Ce nuage m’est si agréable, il me parait onctueux même sucré, et cette lumière rosée nuancée de douceurs orangées…qu’elle est tranquille. Je pourrai rester précisément là des heures.

Voilà Heidi, toute blanche, elle ici, avec moi, elle se confond dans le coton et…Le réveil sonne.

Enfin, il hurle. Chaque matin, pendant quelques secondes à peine, c’est le même bourdonnement. Quand vais-je me décider à remplacer cette cacophonie ? Cette fanfare est pénible. Cette passerelle entre ce doux rêve et cette réalité…je pourrais la rendre moins amère. 

Je suis réveillée, je serai bien restée plus longtemps avec Heidi, mais je suis réveillée. Mes yeux se sont ouverts en sursaut sans que je n’ai pu avoir le temps d’en faire l’expérience. Ma tête est encore lourde, je ne sais pas combien de temps je vais mettre à la lever. Ce corps non plus d’ailleurs, il me parait fatigué. Je trouve pourtant la force de tourner la tête, je constate que je suis bien seule. J’en suis étonnée, j’en suis toujours étonnée. C’est néanmoins bien honnête, puisque je me suis couchée hier seule, encore. Lui, a décidé de rester là-bas. 

Je glisse un pied hors du lit, mes draps ne sont pas doux. Puis je sors l’autre pied. Je ne m’habituerai jamais à ce changement de gravité. Ma tête et le reste de mon corps me suivent encore jusque-là. J’entends les travaux devant chez moi, la première ligne de métro paraît-il. Je me suis accommodée à ce bruit-là, il m’est familier, je dirai même qu’il partage ma vie de 8h à 18h. En un sens, il me rassure ; c’est que la vie continue. En tout cas, ici, elle construit. 

Je suis debout, ça y’est. Je me dirige vers la porte fenêtre de ma chambre, d’un pas peu motivé, mais il suffira pour atteindre ma destination. Il me faut de la lumière, mes yeux en ont besoin pour réaliser que la journée est entamée. Alors je tourne la manivelle, vers la droite comme d’habitude. Au bout de deux tours, elle bloque, c’est normal. Je dois simplement mettre un petit plus d’envie à ce moment-là, c’est toujours un tour assez coriace. Le volet monte petit à petit, la lumière s’étend de plus en plus et de tout son long dans la pièce. Mes yeux se plissent, ils ont décidé de la mettre à un niveau éblouissant aujourd’hui. Ici, on en a besoin de cette lumière, on est moins proche du Soleil mais bon, je trouve qu’ils exagèrent, ce n’est pas très écologique. 

J’entends évidemment encore mieux le chantier, je peux même les apercevoir avec leur casque jaune, ils « marteau-piquent ». Rien n’a changé depuis hier soir, vraiment rien. Peut-être les immeubles ont-ils pris un étage ? Ça peut leur arriver. Le ciel est bleu aujourd’hui, mais il était hier.

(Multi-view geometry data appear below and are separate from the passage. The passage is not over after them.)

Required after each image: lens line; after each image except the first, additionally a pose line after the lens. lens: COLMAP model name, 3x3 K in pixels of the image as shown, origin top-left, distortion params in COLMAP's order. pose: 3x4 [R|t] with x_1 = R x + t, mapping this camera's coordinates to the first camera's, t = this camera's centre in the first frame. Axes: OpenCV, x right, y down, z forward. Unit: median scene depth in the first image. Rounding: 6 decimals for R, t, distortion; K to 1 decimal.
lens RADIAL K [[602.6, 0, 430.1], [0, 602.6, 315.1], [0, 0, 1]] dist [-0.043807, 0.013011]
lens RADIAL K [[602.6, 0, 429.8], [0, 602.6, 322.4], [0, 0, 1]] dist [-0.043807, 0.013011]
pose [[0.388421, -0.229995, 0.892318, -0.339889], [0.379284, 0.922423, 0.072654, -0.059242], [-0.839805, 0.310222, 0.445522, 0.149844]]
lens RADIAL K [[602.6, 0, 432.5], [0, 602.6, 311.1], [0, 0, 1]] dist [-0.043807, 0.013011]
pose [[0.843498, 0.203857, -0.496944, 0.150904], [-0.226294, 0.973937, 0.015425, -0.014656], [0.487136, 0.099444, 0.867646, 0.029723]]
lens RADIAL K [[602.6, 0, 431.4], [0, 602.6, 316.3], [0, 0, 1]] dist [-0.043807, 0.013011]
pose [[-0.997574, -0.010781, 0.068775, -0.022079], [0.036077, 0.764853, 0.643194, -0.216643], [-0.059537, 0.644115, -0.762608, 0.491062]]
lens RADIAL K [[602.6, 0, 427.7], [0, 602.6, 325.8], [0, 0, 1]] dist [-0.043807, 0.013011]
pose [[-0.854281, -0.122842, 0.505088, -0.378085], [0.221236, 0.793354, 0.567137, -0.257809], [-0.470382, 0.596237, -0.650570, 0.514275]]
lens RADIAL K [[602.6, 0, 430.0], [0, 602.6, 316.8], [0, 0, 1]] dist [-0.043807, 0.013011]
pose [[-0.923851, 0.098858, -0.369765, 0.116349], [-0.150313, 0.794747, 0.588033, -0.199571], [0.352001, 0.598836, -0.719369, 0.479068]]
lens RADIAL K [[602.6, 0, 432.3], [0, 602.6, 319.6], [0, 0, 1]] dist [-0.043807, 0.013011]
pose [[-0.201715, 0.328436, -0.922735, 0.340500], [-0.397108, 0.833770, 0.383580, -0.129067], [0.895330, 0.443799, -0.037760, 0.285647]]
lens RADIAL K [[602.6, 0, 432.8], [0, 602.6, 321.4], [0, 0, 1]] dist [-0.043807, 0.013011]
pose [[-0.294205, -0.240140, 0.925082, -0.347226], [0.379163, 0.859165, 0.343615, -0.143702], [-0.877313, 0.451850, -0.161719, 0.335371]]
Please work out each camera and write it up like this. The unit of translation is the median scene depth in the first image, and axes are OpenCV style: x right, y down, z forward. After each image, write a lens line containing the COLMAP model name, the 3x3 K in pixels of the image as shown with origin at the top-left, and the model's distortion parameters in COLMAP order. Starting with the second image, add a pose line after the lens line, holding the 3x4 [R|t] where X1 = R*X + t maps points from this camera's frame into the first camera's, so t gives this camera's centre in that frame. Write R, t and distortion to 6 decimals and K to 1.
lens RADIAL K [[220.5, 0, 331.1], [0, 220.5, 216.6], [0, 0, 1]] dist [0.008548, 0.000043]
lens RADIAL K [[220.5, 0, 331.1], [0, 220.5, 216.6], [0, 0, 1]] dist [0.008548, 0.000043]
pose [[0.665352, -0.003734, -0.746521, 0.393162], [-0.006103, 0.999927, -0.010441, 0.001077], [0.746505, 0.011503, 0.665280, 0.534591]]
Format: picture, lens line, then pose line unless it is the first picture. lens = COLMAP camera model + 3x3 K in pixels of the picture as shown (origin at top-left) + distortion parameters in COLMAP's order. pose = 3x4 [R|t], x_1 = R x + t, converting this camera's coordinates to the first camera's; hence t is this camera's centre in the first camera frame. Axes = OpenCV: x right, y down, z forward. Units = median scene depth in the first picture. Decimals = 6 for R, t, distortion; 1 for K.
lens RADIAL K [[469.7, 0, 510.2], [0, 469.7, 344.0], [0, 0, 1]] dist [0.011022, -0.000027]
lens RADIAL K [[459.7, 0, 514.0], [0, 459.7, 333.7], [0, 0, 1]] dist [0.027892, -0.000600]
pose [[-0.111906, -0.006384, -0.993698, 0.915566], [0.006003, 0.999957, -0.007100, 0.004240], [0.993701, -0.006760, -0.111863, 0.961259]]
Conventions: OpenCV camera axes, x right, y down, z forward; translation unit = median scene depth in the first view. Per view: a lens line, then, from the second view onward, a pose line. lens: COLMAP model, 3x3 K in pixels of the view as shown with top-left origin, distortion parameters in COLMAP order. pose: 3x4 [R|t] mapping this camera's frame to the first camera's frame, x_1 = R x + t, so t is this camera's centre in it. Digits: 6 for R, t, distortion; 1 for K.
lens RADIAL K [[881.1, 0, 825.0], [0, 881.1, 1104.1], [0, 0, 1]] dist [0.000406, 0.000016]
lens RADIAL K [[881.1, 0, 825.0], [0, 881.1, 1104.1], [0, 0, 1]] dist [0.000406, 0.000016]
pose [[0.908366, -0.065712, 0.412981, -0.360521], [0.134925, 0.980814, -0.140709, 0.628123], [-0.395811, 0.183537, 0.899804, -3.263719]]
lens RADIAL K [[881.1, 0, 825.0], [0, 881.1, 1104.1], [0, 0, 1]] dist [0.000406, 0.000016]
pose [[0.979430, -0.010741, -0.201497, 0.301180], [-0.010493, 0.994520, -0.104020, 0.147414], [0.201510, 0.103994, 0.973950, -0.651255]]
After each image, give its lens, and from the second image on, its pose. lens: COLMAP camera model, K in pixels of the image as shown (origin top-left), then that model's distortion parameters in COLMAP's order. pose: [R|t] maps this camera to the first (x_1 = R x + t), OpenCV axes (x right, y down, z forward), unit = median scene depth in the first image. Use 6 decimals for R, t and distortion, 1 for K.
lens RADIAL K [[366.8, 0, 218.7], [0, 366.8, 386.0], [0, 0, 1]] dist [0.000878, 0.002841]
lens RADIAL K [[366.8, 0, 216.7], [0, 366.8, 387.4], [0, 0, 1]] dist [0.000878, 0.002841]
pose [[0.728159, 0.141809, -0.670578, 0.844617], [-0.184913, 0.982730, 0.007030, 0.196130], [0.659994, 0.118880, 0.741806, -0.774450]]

Le sol est rouge, mais il l’était hier. Je ne suis là que depuis quelques mois mais une routine arrive si vite. J’entends alors un bruit assourdissant, s’en suit un grand jaillissement de feu. Ah oui, la première fusée de la journée : direction la Terre. Quand j’ai répondu positivement à l’appel adressé aux citoyens de la Terre pour vivre ici, je n’avais pas réfléchi à mon budget. Je suis journaliste, en arrivant je n’ai pu me prendre qu’un appartement qui se situait près de la base de décollage. Et je les vois tous les matins décoller, dans 17 jours je serai dans l’une des fusées, je rentre toujours passer les fêtes avec ma famille. 

Bon, je dois m’y mettre, mon article ne s’écrira pas seul. « Le Mars », quel nom bâclé pour le premier quotidien diffusé sur cette planète.